Data to process »
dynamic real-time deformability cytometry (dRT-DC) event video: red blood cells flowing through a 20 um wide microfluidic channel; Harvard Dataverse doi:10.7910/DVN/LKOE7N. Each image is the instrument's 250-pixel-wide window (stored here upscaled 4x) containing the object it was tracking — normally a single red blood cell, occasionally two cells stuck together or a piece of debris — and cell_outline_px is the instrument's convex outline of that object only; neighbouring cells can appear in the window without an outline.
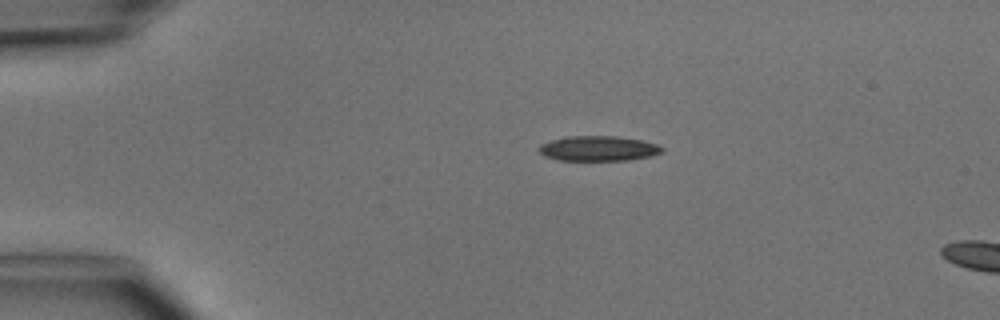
{"species": "common noctule bat (a hibernating species)", "species_latin": "Nyctalus noctula", "temperature_condition": "cold", "stored_images_in_passage": 3, "camera_frame_rate_fps": 3000, "um_per_image_px": 0.085, "animal": {"sex": "male", "body_mass_g": 15.6}, "frame": {"image": 1, "passage_image": 1, "time_ms": 0.0, "image_size_px": [1000, 320], "cell_outline_px": [[664, 152], [648, 156], [628, 160], [556, 160], [544, 156], [540, 152], [540, 144], [564, 136], [616, 136], [640, 140], [656, 144], [664, 148]], "centroid_in_image_um": [50.84, 12.62], "position_along_channel_um": 34.2, "area_um2": 17.86}}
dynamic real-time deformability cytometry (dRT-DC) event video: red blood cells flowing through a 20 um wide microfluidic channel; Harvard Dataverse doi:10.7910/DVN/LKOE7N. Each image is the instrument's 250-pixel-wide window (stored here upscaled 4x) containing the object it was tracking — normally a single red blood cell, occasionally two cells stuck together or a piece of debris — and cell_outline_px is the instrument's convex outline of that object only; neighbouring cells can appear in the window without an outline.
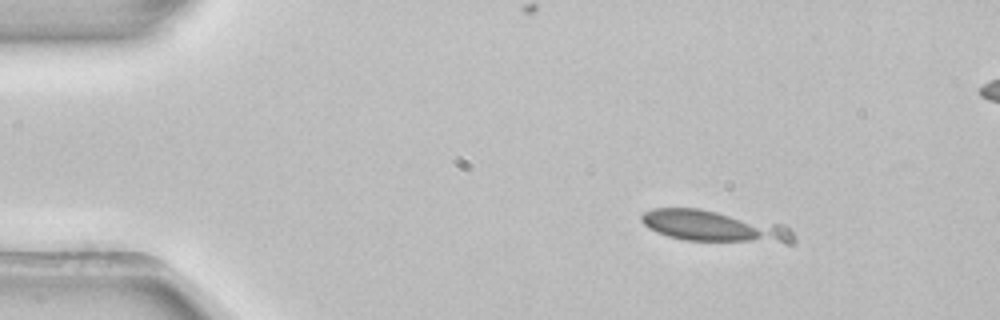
{"species": "common noctule bat (a hibernating species)", "species_latin": "Nyctalus noctula", "temperature_condition": "room temperature", "stored_images_in_passage": 4, "camera_frame_rate_fps": 3000, "um_per_image_px": 0.085, "animal": {"sex": "female", "body_mass_g": 22.7, "forearm_length_mm": 54.2}, "frame": {"image": 1, "passage_image": 1, "time_ms": 0.0, "image_size_px": [1000, 320], "cell_outline_px": [[796, 240], [792, 244], [784, 244], [684, 240], [668, 236], [656, 232], [648, 228], [640, 220], [640, 216], [644, 212], [652, 208], [700, 208], [784, 224], [792, 232]], "centroid_in_image_um": [60.76, 19.25], "position_along_channel_um": 24.2, "area_um2": 28.44}}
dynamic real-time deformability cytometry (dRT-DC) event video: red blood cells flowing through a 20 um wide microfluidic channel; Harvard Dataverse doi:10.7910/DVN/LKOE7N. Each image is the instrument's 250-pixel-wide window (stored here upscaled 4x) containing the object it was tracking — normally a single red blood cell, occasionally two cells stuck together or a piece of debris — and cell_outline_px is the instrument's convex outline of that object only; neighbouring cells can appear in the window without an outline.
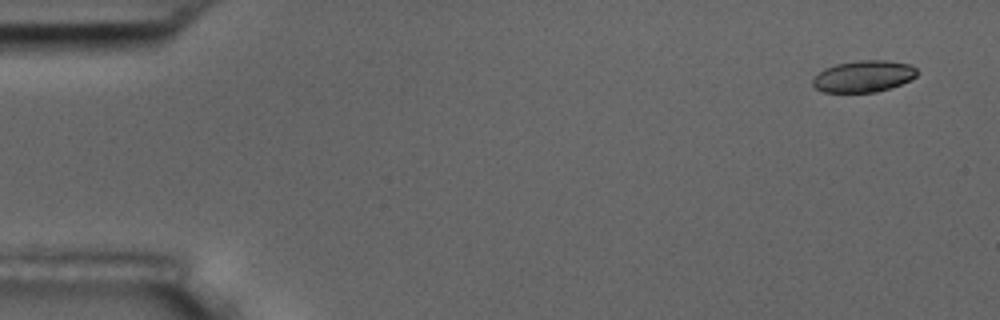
{"species": "common noctule bat (a hibernating species)", "species_latin": "Nyctalus noctula", "temperature_condition": "room temperature", "stored_images_in_passage": 5, "camera_frame_rate_fps": 3000, "um_per_image_px": 0.085, "animal": {"sex": "male", "body_mass_g": 17.5, "forearm_length_mm": 52.3}, "frame": {"image": 1, "passage_image": 1, "time_ms": 0.0, "image_size_px": [1000, 320], "cell_outline_px": [[920, 72], [916, 76], [900, 84], [876, 92], [824, 92], [816, 88], [812, 84], [812, 80], [824, 68], [836, 64], [860, 60], [884, 60], [908, 64], [916, 68]], "centroid_in_image_um": [73.4, 6.48], "position_along_channel_um": 11.6, "area_um2": 19.02}}
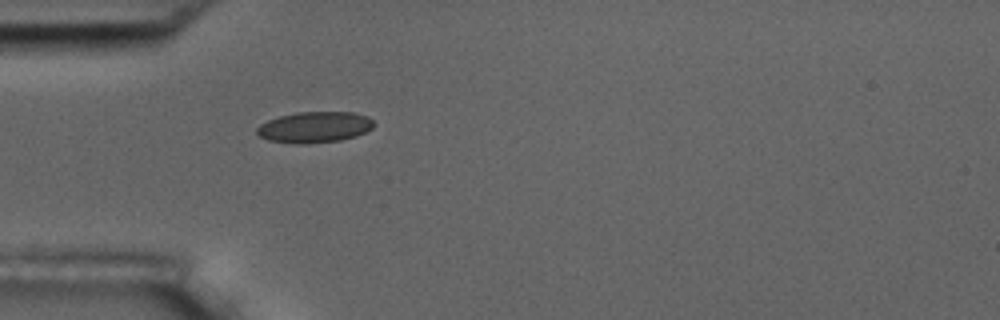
{"frame": {"image": 2, "passage_image": 5, "time_ms": 4.667, "image_size_px": [1000, 320], "cell_outline_px": [[376, 124], [372, 128], [356, 136], [340, 140], [304, 144], [296, 144], [268, 140], [260, 136], [256, 132], [256, 128], [260, 124], [268, 120], [280, 116], [296, 112], [352, 112], [368, 116]], "centroid_in_image_um": [26.74, 10.81], "position_along_channel_um": 58.3, "area_um2": 21.15}}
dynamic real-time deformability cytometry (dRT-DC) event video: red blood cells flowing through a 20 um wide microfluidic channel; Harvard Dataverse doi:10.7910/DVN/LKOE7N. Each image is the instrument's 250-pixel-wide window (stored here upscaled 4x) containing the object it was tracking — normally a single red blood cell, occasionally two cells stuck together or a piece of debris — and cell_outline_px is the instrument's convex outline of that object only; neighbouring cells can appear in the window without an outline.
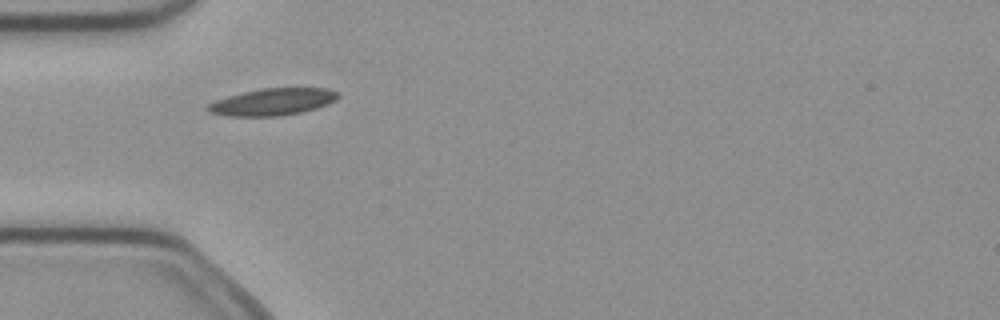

What you are asked to do » The records shown above are to be repeated exactly, with the pictures left out.

Written answer »
dynamic real-time deformability cytometry (dRT-DC) event video: red blood cells flowing through a 20 um wide microfluidic channel; Harvard Dataverse doi:10.7910/DVN/LKOE7N. Each image is the instrument's 250-pixel-wide window (stored here upscaled 4x) containing the object it was tracking — normally a single red blood cell, occasionally two cells stuck together or a piece of debris — and cell_outline_px is the instrument's convex outline of that object only; neighbouring cells can appear in the window without an outline.
{"species": "common noctule bat (a hibernating species)", "species_latin": "Nyctalus noctula", "temperature_condition": "cold", "stored_images_in_passage": 3, "camera_frame_rate_fps": 3000, "um_per_image_px": 0.085, "animal": {"sex": "male", "body_mass_g": 15.6}, "frame": {"image": 1, "passage_image": 1, "time_ms": 0.0, "image_size_px": [1000, 320], "cell_outline_px": [[664, 152], [648, 156], [628, 160], [556, 160], [544, 156], [540, 152], [540, 144], [564, 136], [616, 136], [640, 140], [656, 144], [664, 148]], "centroid_in_image_um": [50.84, 12.62], "position_along_channel_um": 34.2, "area_um2": 17.86}}
dynamic real-time deformability cytometry (dRT-DC) event video: red blood cells flowing through a 20 um wide microfluidic channel; Harvard Dataverse doi:10.7910/DVN/LKOE7N. Each image is the instrument's 250-pixel-wide window (stored here upscaled 4x) containing the object it was tracking — normally a single red blood cell, occasionally two cells stuck together or a piece of debris — and cell_outline_px is the instrument's convex outline of that object only; neighbouring cells can appear in the window without an outline.
{"species": "common noctule bat (a hibernating species)", "species_latin": "Nyctalus noctula", "temperature_condition": "room temperature", "stored_images_in_passage": 4, "camera_frame_rate_fps": 3000, "um_per_image_px": 0.085, "animal": {"sex": "female", "body_mass_g": 22.7, "forearm_length_mm": 54.2}, "frame": {"image": 1, "passage_image": 1, "time_ms": 0.0, "image_size_px": [1000, 320], "cell_outline_px": [[796, 240], [792, 244], [784, 244], [684, 240], [668, 236], [656, 232], [648, 228], [640, 220], [640, 216], [644, 212], [652, 208], [700, 208], [784, 224], [792, 232]], "centroid_in_image_um": [60.76, 19.25], "position_along_channel_um": 24.2, "area_um2": 28.44}}
dynamic real-time deformability cytometry (dRT-DC) event video: red blood cells flowing through a 20 um wide microfluidic channel; Harvard Dataverse doi:10.7910/DVN/LKOE7N. Each image is the instrument's 250-pixel-wide window (stored here upscaled 4x) containing the object it was tracking — normally a single red blood cell, occasionally two cells stuck together or a piece of debris — and cell_outline_px is the instrument's convex outline of that object only; neighbouring cells can appear in the window without an outline.
{"species": "common noctule bat (a hibernating species)", "species_latin": "Nyctalus noctula", "temperature_condition": "room temperature", "stored_images_in_passage": 5, "camera_frame_rate_fps": 3000, "um_per_image_px": 0.085, "animal": {"sex": "male", "body_mass_g": 17.5, "forearm_length_mm": 52.3}, "frame": {"image": 1, "passage_image": 1, "time_ms": 0.0, "image_size_px": [1000, 320], "cell_outline_px": [[920, 72], [916, 76], [900, 84], [876, 92], [824, 92], [816, 88], [812, 84], [812, 80], [824, 68], [836, 64], [860, 60], [884, 60], [908, 64], [916, 68]], "centroid_in_image_um": [73.4, 6.48], "position_along_channel_um": 11.6, "area_um2": 19.02}}
{"frame": {"image": 2, "passage_image": 5, "time_ms": 4.667, "image_size_px": [1000, 320], "cell_outline_px": [[376, 124], [372, 128], [356, 136], [340, 140], [304, 144], [296, 144], [268, 140], [260, 136], [256, 132], [256, 128], [260, 124], [268, 120], [280, 116], [296, 112], [352, 112], [368, 116]], "centroid_in_image_um": [26.74, 10.81], "position_along_channel_um": 58.3, "area_um2": 21.15}}
dynamic real-time deformability cytometry (dRT-DC) event video: red blood cells flowing through a 20 um wide microfluidic channel; Harvard Dataverse doi:10.7910/DVN/LKOE7N. Each image is the instrument's 250-pixel-wide window (stored here upscaled 4x) containing the object it was tracking — normally a single red blood cell, occasionally two cells stuck together or a piece of debris — and cell_outline_px is the instrument's convex outline of that object only; neighbouring cells can appear in the window without an outline.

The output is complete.